Ya mayoría de la gente que subía estaba algo aturdida, y lo único que quería era alejarse cuanto antes de allí. Algunos estaban agradecidos por la ayuda que les prestábamos y así nos lo decían a Paul y a mí. Otros parecían rabiosos y lo único que deseaban era desahogarse con el primer representante del gobierno municipal que encontraran, y que en aquel momento éramos Paul y yo. A estos últimos los ignorábamos; lanzaban un par de comentarios desafiantes, seguían su curso y ahí se acababa todo.

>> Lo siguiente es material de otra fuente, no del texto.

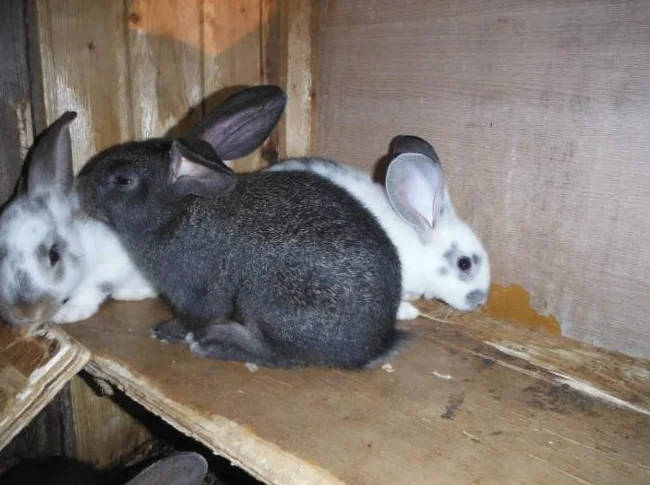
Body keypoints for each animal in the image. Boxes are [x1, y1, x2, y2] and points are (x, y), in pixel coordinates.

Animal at [77, 85, 404, 369]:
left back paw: (215, 343)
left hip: (266, 303)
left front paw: (166, 331)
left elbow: (193, 316)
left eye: (123, 180)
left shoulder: (195, 294)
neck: (176, 214)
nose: (83, 190)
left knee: (282, 357)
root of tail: (376, 345)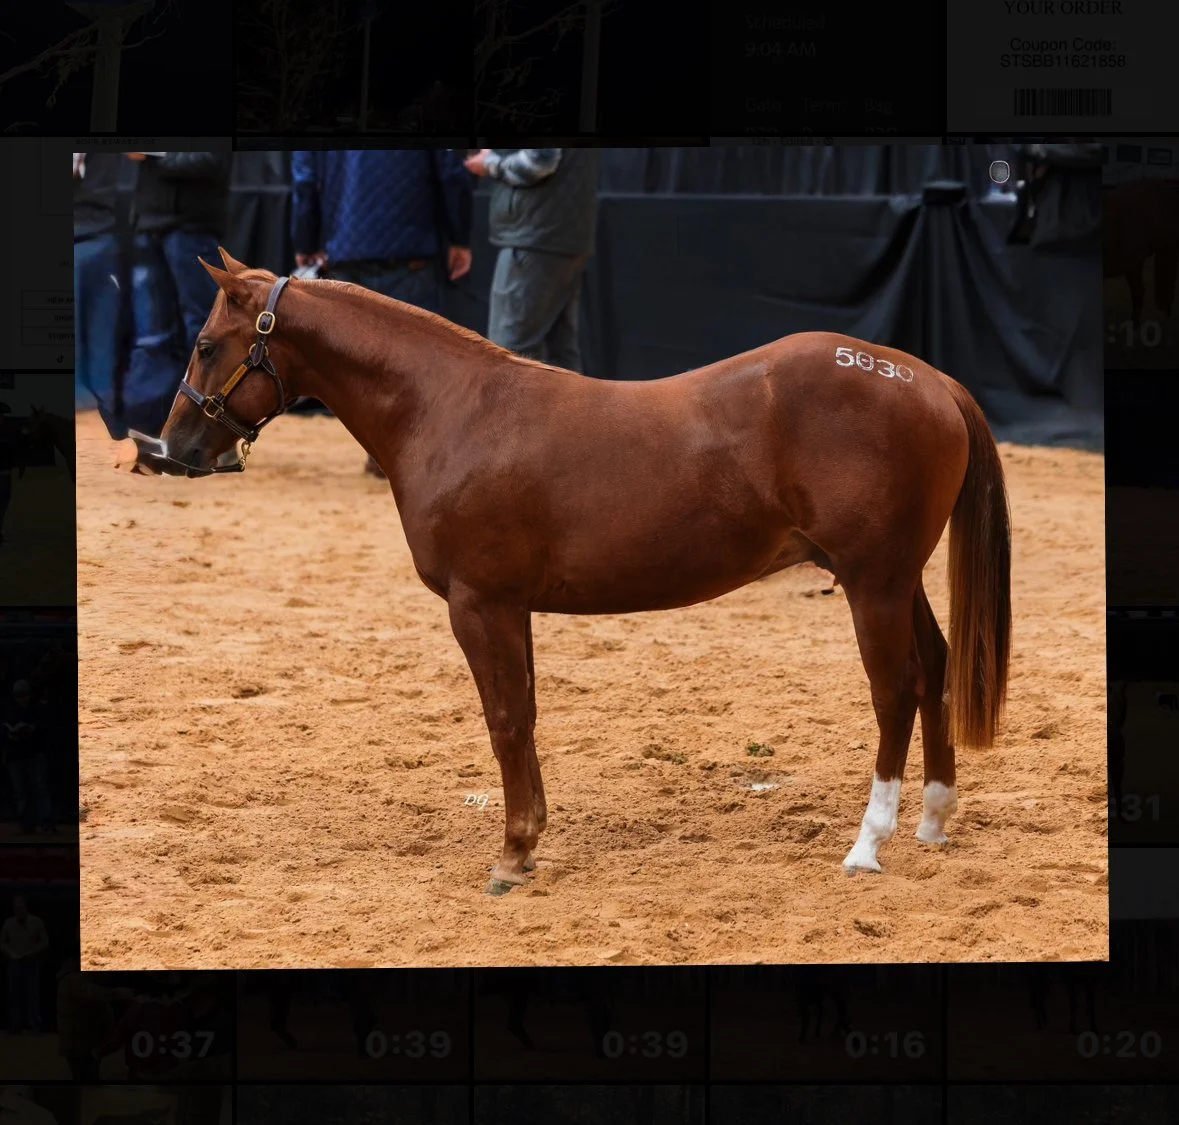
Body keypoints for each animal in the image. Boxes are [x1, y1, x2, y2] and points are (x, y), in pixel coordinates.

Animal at [129, 248, 1012, 895]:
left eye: (205, 346)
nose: (171, 449)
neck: (450, 408)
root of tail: (926, 378)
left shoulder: (478, 603)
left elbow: (502, 720)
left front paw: (512, 852)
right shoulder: (510, 607)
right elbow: (524, 716)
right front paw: (531, 838)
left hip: (872, 581)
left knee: (895, 690)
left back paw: (869, 841)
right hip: (896, 580)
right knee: (934, 668)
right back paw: (934, 817)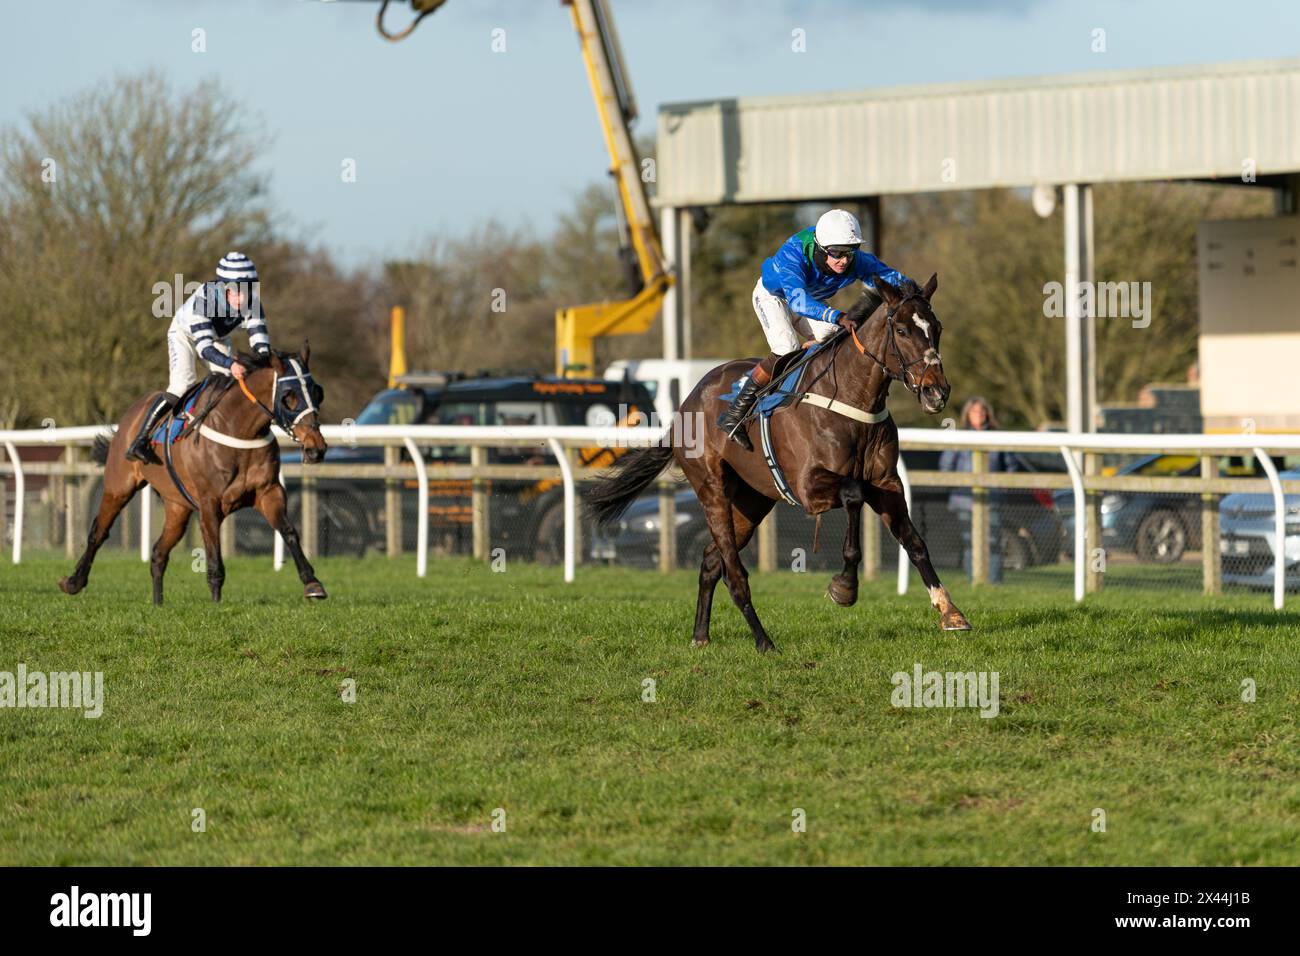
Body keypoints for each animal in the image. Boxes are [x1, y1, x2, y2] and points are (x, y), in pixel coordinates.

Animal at [61, 345, 330, 606]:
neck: (240, 429)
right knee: (99, 532)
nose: (316, 448)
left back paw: (158, 603)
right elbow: (214, 558)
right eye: (288, 397)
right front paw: (216, 605)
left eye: (318, 393)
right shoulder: (209, 502)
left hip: (177, 507)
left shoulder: (268, 491)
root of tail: (132, 412)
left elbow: (289, 531)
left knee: (158, 552)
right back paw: (73, 581)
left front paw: (313, 584)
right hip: (119, 486)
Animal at [585, 273, 972, 655]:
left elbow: (914, 541)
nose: (937, 392)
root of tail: (685, 406)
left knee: (711, 560)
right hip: (712, 489)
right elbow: (853, 494)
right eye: (903, 330)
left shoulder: (887, 483)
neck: (851, 398)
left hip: (752, 500)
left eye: (936, 327)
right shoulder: (809, 487)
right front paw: (845, 586)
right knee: (733, 572)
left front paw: (950, 611)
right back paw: (764, 641)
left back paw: (701, 635)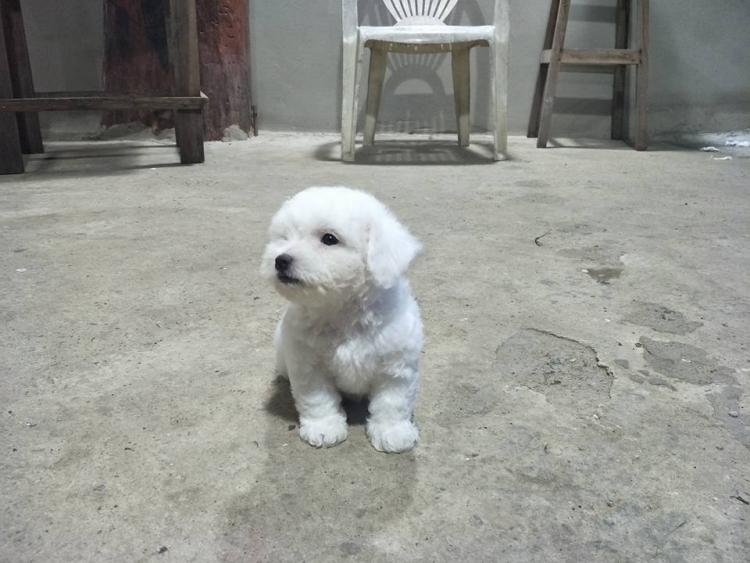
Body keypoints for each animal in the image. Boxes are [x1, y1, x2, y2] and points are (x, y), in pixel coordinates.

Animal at [261, 187, 423, 453]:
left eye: (329, 239)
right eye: (283, 237)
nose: (280, 260)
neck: (343, 311)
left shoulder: (396, 367)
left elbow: (393, 402)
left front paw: (392, 431)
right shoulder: (309, 366)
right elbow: (317, 399)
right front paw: (323, 427)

Excepto un tipo. Permanecía de pie sobre la acera mirándonos. Tenía alrededor de cincuenta años, vestía traje y llevaba un portafolios. Parecía un gerente o un supervisor, y lo único que deseaba era quedarse allí de pie, gritándonos, mientras que Paul y yo ayudábamos al resto de las personas a salir del agujero.

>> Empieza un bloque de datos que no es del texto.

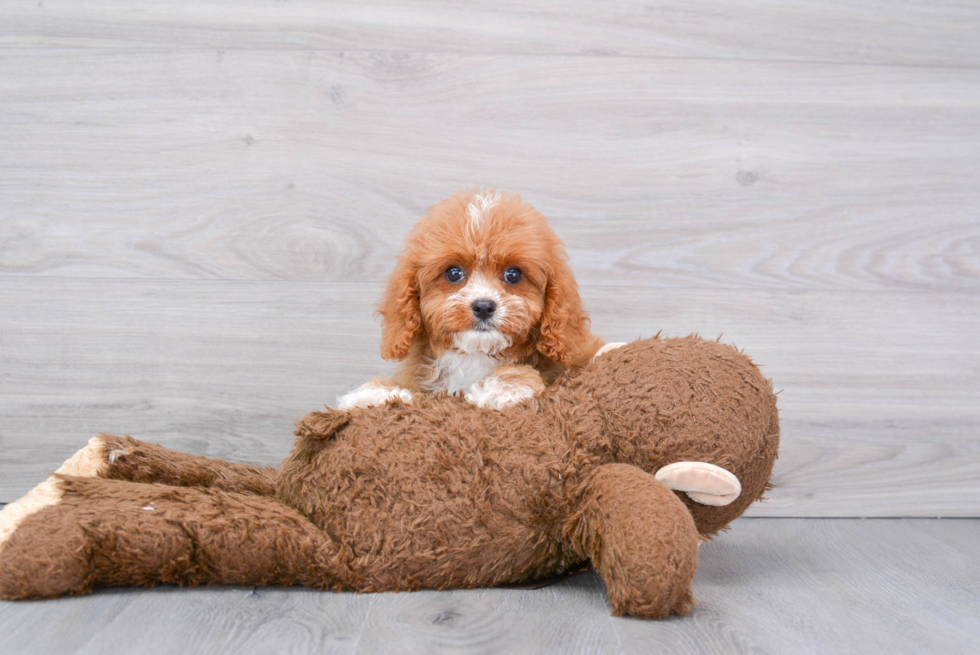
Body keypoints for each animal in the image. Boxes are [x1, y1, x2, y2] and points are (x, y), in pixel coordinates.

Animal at [340, 188, 608, 410]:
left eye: (513, 275)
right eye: (453, 273)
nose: (483, 306)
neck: (476, 355)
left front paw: (504, 387)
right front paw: (376, 393)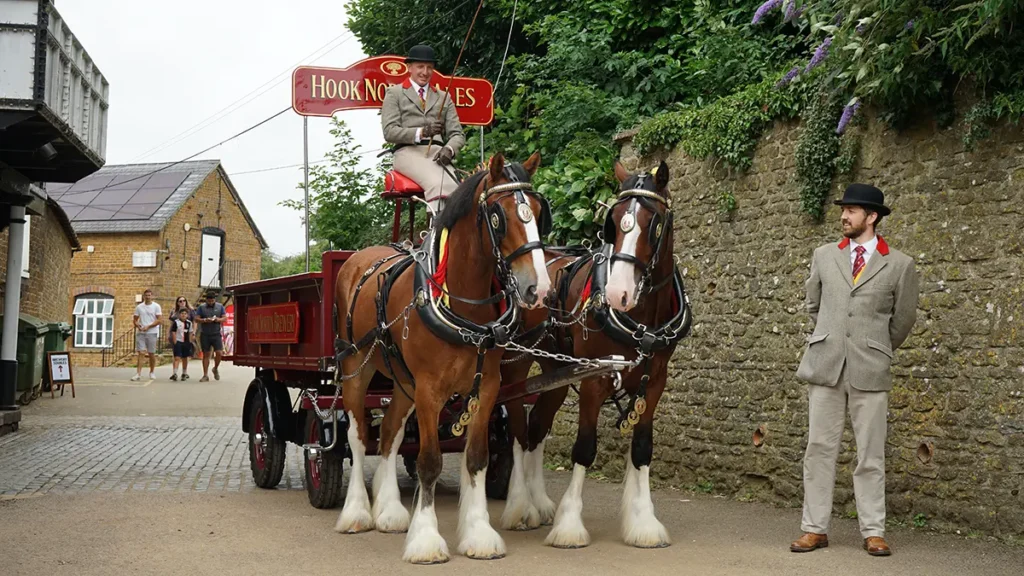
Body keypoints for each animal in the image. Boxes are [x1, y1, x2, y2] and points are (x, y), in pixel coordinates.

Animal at [329, 151, 552, 561]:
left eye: (540, 211)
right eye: (498, 216)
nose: (538, 288)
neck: (463, 305)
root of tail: (358, 259)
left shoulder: (486, 389)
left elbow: (476, 458)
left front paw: (478, 533)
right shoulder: (430, 391)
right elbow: (429, 462)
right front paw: (426, 540)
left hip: (402, 383)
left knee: (389, 433)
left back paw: (389, 510)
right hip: (356, 368)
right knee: (357, 436)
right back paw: (356, 512)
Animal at [495, 158, 688, 545]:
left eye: (655, 222)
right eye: (614, 220)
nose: (617, 294)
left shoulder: (654, 382)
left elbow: (642, 450)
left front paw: (643, 523)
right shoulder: (593, 381)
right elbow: (584, 449)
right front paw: (569, 526)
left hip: (553, 372)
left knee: (536, 428)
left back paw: (539, 503)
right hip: (515, 367)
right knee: (518, 432)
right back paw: (520, 506)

—¡Un escándalo! ¡Esto es un escándalo! —gritaba—. ¡Aquí nadie está seguro! ¿Y a quién le importa? ¡Aquí todo se desmorona y a nadie le importa un bledo! ¡Todo el mundo pertenece a los sindicatos! Todo el mundo está en huelga, los maestros, los servicios de transporte, los policías, los basureros. Dinero, dinero, todos quieren más dinero y cuando trabajan ¿qué es lo que hacen, díganme? ¿Enseñan? ¡El metro es una amenaza, una amenaza! Los basureros ¿qué? ¡Miren las calles! Y ustedes los agentes, pidiendo dinero, y cuando se les necesita, ¿dónde están? Lo asaltan a uno en su apartamento, ¿y dónde están ustedes? Un drogadicto ataca a una mujer en plena calle, y ¿dónde están?, díganme, ¿dónde están?

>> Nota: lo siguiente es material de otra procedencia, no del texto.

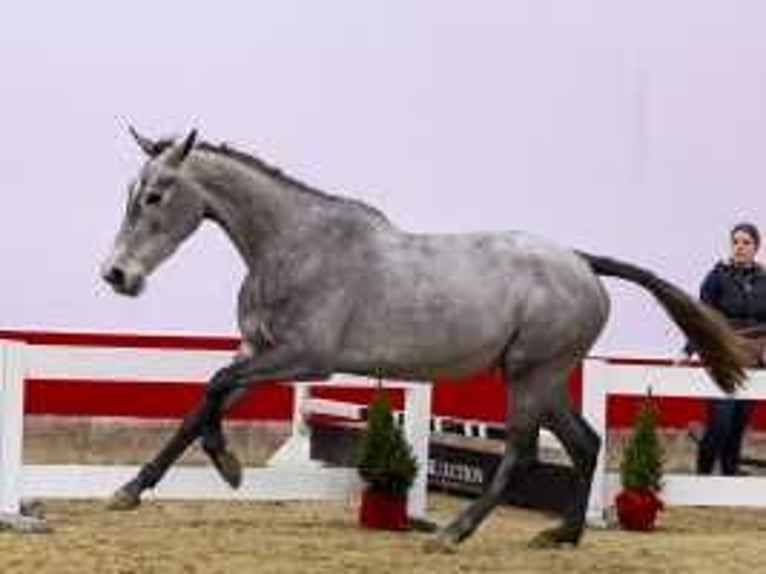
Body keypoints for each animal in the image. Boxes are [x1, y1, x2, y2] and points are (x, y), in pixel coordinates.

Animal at [99, 128, 748, 552]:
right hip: (542, 377)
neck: (295, 246)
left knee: (521, 451)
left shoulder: (304, 360)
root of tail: (583, 263)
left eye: (154, 195)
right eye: (129, 193)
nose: (116, 276)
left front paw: (229, 466)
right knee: (585, 444)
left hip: (530, 375)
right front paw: (130, 490)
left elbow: (213, 387)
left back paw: (455, 534)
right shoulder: (260, 353)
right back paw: (562, 535)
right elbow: (199, 406)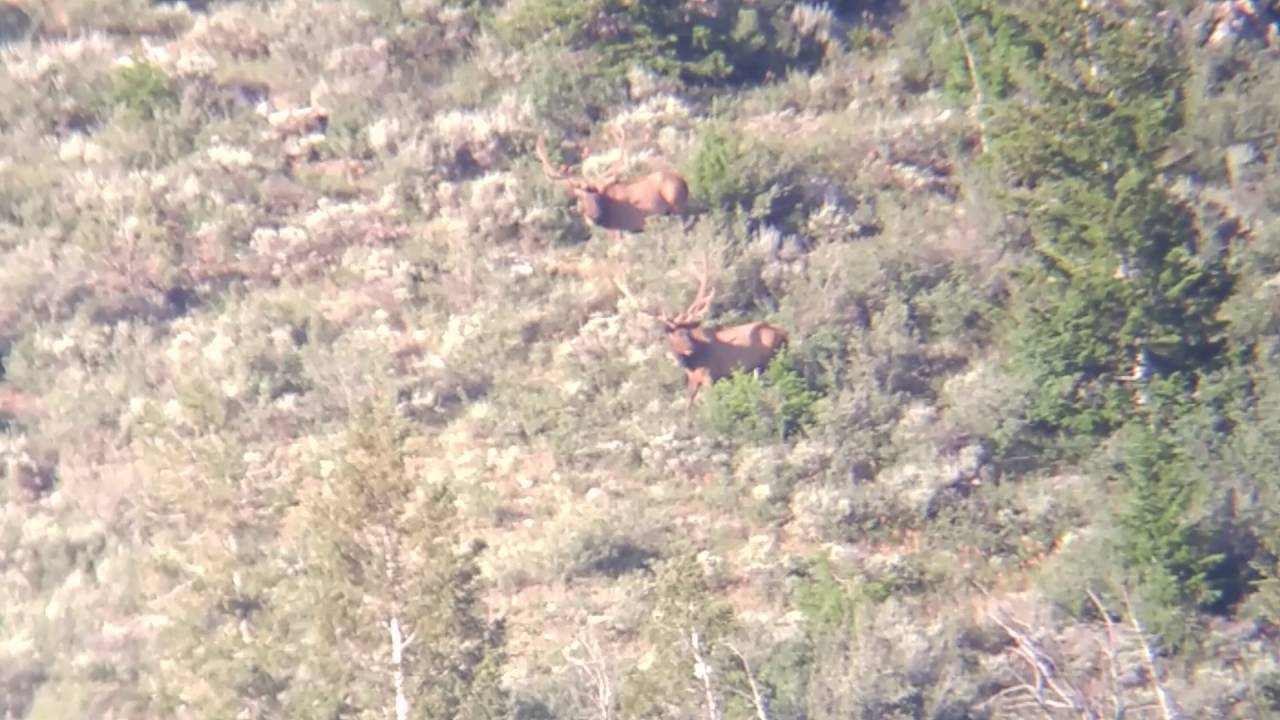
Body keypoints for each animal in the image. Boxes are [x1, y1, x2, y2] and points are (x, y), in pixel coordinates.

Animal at [535, 128, 689, 241]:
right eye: (581, 197)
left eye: (597, 196)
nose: (595, 216)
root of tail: (684, 183)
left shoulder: (620, 230)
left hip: (676, 205)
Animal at [616, 262, 790, 407]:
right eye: (675, 334)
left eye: (687, 332)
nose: (690, 348)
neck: (691, 364)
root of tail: (784, 332)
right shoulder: (693, 379)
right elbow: (688, 404)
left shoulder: (710, 375)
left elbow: (710, 403)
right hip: (760, 365)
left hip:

Hasta ese momento no le habíamos hecho ningún caso; como si sus gritos formaran parte del ruido normal de la calle; lo que era cierto en parte. Pero cometió un error, se excedió. Se acercó a mí y me agarró por el codo, gritándome:
—¿Me está escuchando?
A mí nadie me manosea. Me volví y lo miré. Se quedó tan sorprendido que retrocedió un paso. Por fin la ciudad se había enterado de quién era. Le dije:
—Voy a llegar a la conclusión de que usted se cayó al subir la escalera y se rompió la nariz.
Le llevó un par de segundos entenderme y luego retrocedió otro paso, gritando:
—¡No le debe importar mucho conservar esa placa!
Estaba por decirle lo que podía hacer con la placa, dándole antes un puñetazo, pero el hombre seguía retrocediendo, prefería dejarle pasar. Me volví para ayudar a Paul con una anciana gorda que tenía problemas para subir. Pero seguí pensando en lo que el tipo me había dicho.